Don't Forget to Write: A Novel(24)
“My sister exaggerates,” Freddy said, leaning against the doorpost.
“Your sister? This just got more interesting.”
Shirley looked from me to him. “Oh no.” She turned to Freddy, hands on her hips. “Can’t I have one friend whose heart you don’t break?”
“First of all you have Julia—”
“Only because you said Julia looked like a potato with hair!”
Freddy turned to me. “She does. Very unfortunate girl—I don’t think even your aunt could save her.” He looked back at his sister. “And second, the only heart being broken here is mine. She’s refused to go out with me multiple times now.”
Shirley threw an arm around my shoulders. “I knew I liked you. Come on, Mama and Papa want to meet you. We have cocktails in the living room before dinner.”
Mr. and Mrs. Goldman rose to greet me warmly as we entered the living room. I needn’t have worried about fans—instead I worried my hair would look worse than after a ride along the coast with Ada driving and no scarf.
“Shirley has told us so much about you.” Mrs. Goldman spoke loudly to be heard over the noise of the fans. I shot a glance at Freddy, wondering both if he had mentioned me and if he had made the connection that I was his sister’s new friend before I arrived.
“All lies,” I said. She looked confused. “I’m kidding.”
“Of course,” she said and laughed loudly to punctuate it. And I immediately understood that Ada would never set foot in this house. They didn’t know my family in New York—they were trying to impress me because Ada was Oxford Circle royalty. And Mrs. Goldman’s desperate laugh to prove she got a joke that went over her head was entirely so I would form a good impression. Freddy and Shirley or no, this was going to be a long evening.
Mr. Goldman insisted I sit in his chair, the place of honor in the living room, which was mildly uncomfortable as the whole family sat on two sofas, staring at me.
“Tell us everything about yourself, dear,” Mrs. Goldman said. “I want to know everything there is to know.”
“Goodness, that would be terribly boring.”
“Not at all,” Freddy said with a laugh. His mother shot him a death stare, and he hid his smile behind his glass.
“You’re from New York, of course. What does your father do?”
“He’s a doctor.”
“And your mother is a Heller.”
If you went back to my great-grandparents that was true, but it didn’t make sense to correct her on the branches of my family tree, especially when she was telling me, not asking. So I nodded, taking a sip of an extremely weak sloe gin fizz.
“Do you have any siblings?”
“A brother, Harold.”
“A brother,” she said, looking at Shirley. “How wonderful. You’ll have to invite him down to meet our Shirley. We could have a double wed—”
“Mama!” Shirley interjected.
“You’re right, of course,” Mrs. Goldman said, smoothing her dress. “He could be twelve. How old is he?”
“Twenty-five and married—sorry, Shirl.” It was my turn to hide behind a drink. There was a good chance I was going to start laughing if I didn’t.
Shirley shook her head. “Mama, really. Enough.”
“Marriages don’t always last—do they seem happy?”
“Mama!”
“What? I’m just trying to look out for you, dear.” She leaned in toward me conspiratorially, as if I weren’t there at her daughter’s request. “You’re not offended, are you?”
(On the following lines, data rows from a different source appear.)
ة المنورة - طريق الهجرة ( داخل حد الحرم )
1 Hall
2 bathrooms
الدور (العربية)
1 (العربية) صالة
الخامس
“Ah—um—no, of course not.”
Mrs. Goldman leaned back in her seat, flashing Shirley a closed-mouth smile of victory before turning back to me. “And you? Are you engaged?”
“Quite the opposite.”
Mrs. Goldman nodded sagely. “Which is why you’re here, of course.” Then she looked to Freddy, who was glaring at her, and her husband, who was making a stop gesture across his throat. “I don’t mean here,” she said, gesturing wildly around the room. “I meant with your aunt. To find you a match.” She wrung her hands fretfully until her husband reached over and put a calming hand on her leg.
“Let the poor girl breathe, Arlene,” he said. “She didn’t come here to be interrogated.”
To be honest, I was wondering what I was doing there at all now. Neither Shirley nor Freddy reeked of the desperation of their parents, so it was no wonder I had accepted the invitation, but it would take a lot more gin and a lot less fizz to get me back here again.
“It’s fine,” I reassured Mrs. Goldman. “But no. I’m not here to find a husband. I have two more years of college left and then—well, we’ll just see what happens. I don’t go in for all that matchmaking business.”
Freddy hid another smile. “No?”
“Not for me.” He winked, and I raised my drink again. At this rate it was probably a good thing that whoever made the drinks had barely waved a bottle of gin over my glass.
A maid in a crisp uniform entered and announced that dinner was served. She stood in stark contrast to Frannie, who wore what she chose. Ada, stickler that she was for so many traditions, seemed to be the champion of workers’ rights.